AI red teaming is the deliberate, systematic attempt to break an AI system — probing it from the perspective of a malicious actor to surface security weaknesses, harmful outputs, and policy violations before they reach production. The term is borrowed from traditional cybersecurity red teaming, where an offensive team (the "red team") attacks their own organization's defenses so that the defensive team (the "blue team") can improve them. For AI systems, this adversarial mindset is applied to the unique failure modes of machine learning models: models that can be manipulated through language, that may leak training data, and that can produce dangerous or deceptive content under the right conditions.
Unlike traditional red teaming — which primarily targets network infrastructure, software vulnerabilities, and human social engineering vectors — AI red teaming must account for a fundamentally different attack surface. Traditional penetration testing operates on deterministic systems where a given input reliably produces a given output. AI models are probabilistic: the same prompt can yield different results across sessions, and subtle wording changes can cause wildly different behaviors.
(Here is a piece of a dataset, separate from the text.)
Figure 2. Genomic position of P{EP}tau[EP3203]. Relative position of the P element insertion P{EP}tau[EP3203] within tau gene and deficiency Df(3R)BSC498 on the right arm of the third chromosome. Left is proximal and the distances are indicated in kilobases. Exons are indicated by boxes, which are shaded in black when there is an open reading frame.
AI red teamers must therefore test not just specific exploits but entire categories of model behavior, often requiring creativity and domain expertise rather than off-the-shelf tooling.
**Five Core Attack Categories**
1. **Prompt injection** — Crafting inputs that override a model's system instructions, causing it to ignore safety guardrails, reveal confidential configuration, or act on behalf of an attacker rather than the legitimate user.
2. **Jailbreaking** — Using role-play scenarios, hypothetical framings, multi-step manipulation, or adversarial prompt structures to bypass content safety policies and elicit outputs the model was explicitly trained to refuse.
3. **Data poisoning** — Inserting malicious or misleading examples into a model's training or fine-tuning dataset to degrade performance, introduce backdoors, or bias the model toward specific harmful outputs at inference time.
4. **Model extraction** — Systematically querying a model to reconstruct a functional approximation of its weights or decision boundaries, enabling competitors or attackers to steal proprietary AI capabilities without authorization.
5. **Adversarial inputs** — Applying mathematically crafted perturbations to images, audio, or text that are imperceptible to humans but reliably cause the model to misclassify, mistranscribe, or produce incorrect outputs — a concern especially in high-stakes domains like medical imaging or fraud detection.
**Who Performs AI Red Teaming**
AI red teaming is conducted by three main groups. Internal security teams with AI expertise run continuous assessments as models are updated, integrating red teaming into the MLOps pipeline. AI safety researchers — employed by organizations like OpenAI, Anthropic, Google DeepMind, and government bodies such as the UK AI Safety Institute — perform pre-release evaluations of frontier models to assess risks at the capability level. Third-party auditors and specialized AI security firms provide independent assessments, offering an outside-in perspective that internal teams may miss due to familiarity bias.
Emerging regulatory frameworks are formalizing these requirements. The EU AI Act mandates adversarial testing for high-risk AI systems. The U.S. Executive Order on AI (2023) required red team evaluations for powerful foundation models before public release. NIST's AI Risk Management Framework includes adversarial testing as a core component of the "Measure" function. As enterprises deploy AI agents with access to sensitive systems, AI red teaming is transitioning from a pre-deployment activity to a continuous security discipline — one as fundamental as penetration testing is for traditional software.